Records for this exercise START

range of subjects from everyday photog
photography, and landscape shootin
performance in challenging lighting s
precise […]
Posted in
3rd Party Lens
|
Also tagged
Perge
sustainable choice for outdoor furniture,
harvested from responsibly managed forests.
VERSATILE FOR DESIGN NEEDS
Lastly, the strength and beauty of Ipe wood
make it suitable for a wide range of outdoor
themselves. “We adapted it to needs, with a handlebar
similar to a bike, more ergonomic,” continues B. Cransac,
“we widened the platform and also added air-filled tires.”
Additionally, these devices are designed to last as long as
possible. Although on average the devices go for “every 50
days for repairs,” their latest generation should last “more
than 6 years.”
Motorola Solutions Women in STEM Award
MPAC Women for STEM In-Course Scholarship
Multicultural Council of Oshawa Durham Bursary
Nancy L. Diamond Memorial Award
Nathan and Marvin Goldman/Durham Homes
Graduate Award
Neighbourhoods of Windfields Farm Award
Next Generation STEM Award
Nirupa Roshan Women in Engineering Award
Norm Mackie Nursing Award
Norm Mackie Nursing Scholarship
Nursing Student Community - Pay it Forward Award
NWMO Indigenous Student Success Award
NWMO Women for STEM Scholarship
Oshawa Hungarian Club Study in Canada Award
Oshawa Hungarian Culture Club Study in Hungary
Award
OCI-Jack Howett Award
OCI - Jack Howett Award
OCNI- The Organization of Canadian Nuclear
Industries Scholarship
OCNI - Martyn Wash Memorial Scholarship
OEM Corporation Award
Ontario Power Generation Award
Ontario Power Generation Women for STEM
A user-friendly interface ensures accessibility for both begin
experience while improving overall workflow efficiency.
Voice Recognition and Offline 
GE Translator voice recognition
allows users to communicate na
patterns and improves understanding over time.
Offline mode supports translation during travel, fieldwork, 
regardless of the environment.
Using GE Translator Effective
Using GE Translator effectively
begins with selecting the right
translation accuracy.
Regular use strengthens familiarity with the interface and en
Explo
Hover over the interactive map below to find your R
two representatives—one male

Records for this exercise END

Each record must be reproduced exactly. Keep every one.

range of subjects from everyday photog
photography, and landscape shootin
performance in challenging lighting s
precise […]
Posted in
3rd Party Lens
|
Also tagged
Perge
sustainable choice for outdoor furniture,
harvested from responsibly managed forests.
VERSATILE FOR DESIGN NEEDS
Lastly, the strength and beauty of Ipe wood
make it suitable for a wide range of outdoor
themselves. “We adapted it to needs, with a handlebar
similar to a bike, more ergonomic,” continues B. Cransac,
“we widened the platform and also added air-filled tires.”
Additionally, these devices are designed to last as long as
possible. Although on average the devices go for “every 50
days for repairs,” their latest generation should last “more
than 6 years.”
Motorola Solutions Women in STEM Award
MPAC Women for STEM In-Course Scholarship
Multicultural Council of Oshawa Durham Bursary
Nancy L. Diamond Memorial Award
Nathan and Marvin Goldman/Durham Homes
Graduate Award
Neighbourhoods of Windfields Farm Award
Next Generation STEM Award
Nirupa Roshan Women in Engineering Award
Norm Mackie Nursing Award
Norm Mackie Nursing Scholarship
Nursing Student Community - Pay it Forward Award
NWMO Indigenous Student Success Award
NWMO Women for STEM Scholarship
Oshawa Hungarian Club Study in Canada Award
Oshawa Hungarian Culture Club Study in Hungary
Award
OCI-Jack Howett Award
OCI - Jack Howett Award
OCNI- The Organization of Canadian Nuclear
Industries Scholarship
OCNI - Martyn Wash Memorial Scholarship
OEM Corporation Award
Ontario Power Generation Award
Ontario Power Generation Women for STEM
A user-friendly interface ensures accessibility for both begin
experience while improving overall workflow efficiency.
Voice Recognition and Offline 
GE Translator voice recognition
allows users to communicate na
patterns and improves understanding over time.
Offline mode supports translation during travel, fieldwork, 
regardless of the environment.
Using GE Translator Effective
Using GE Translator effectively
begins with selecting the right
translation accuracy.
Regular use strengthens familiarity with the interface and en
Explo
Hover over the interactive map below to find your R
two representatives—one male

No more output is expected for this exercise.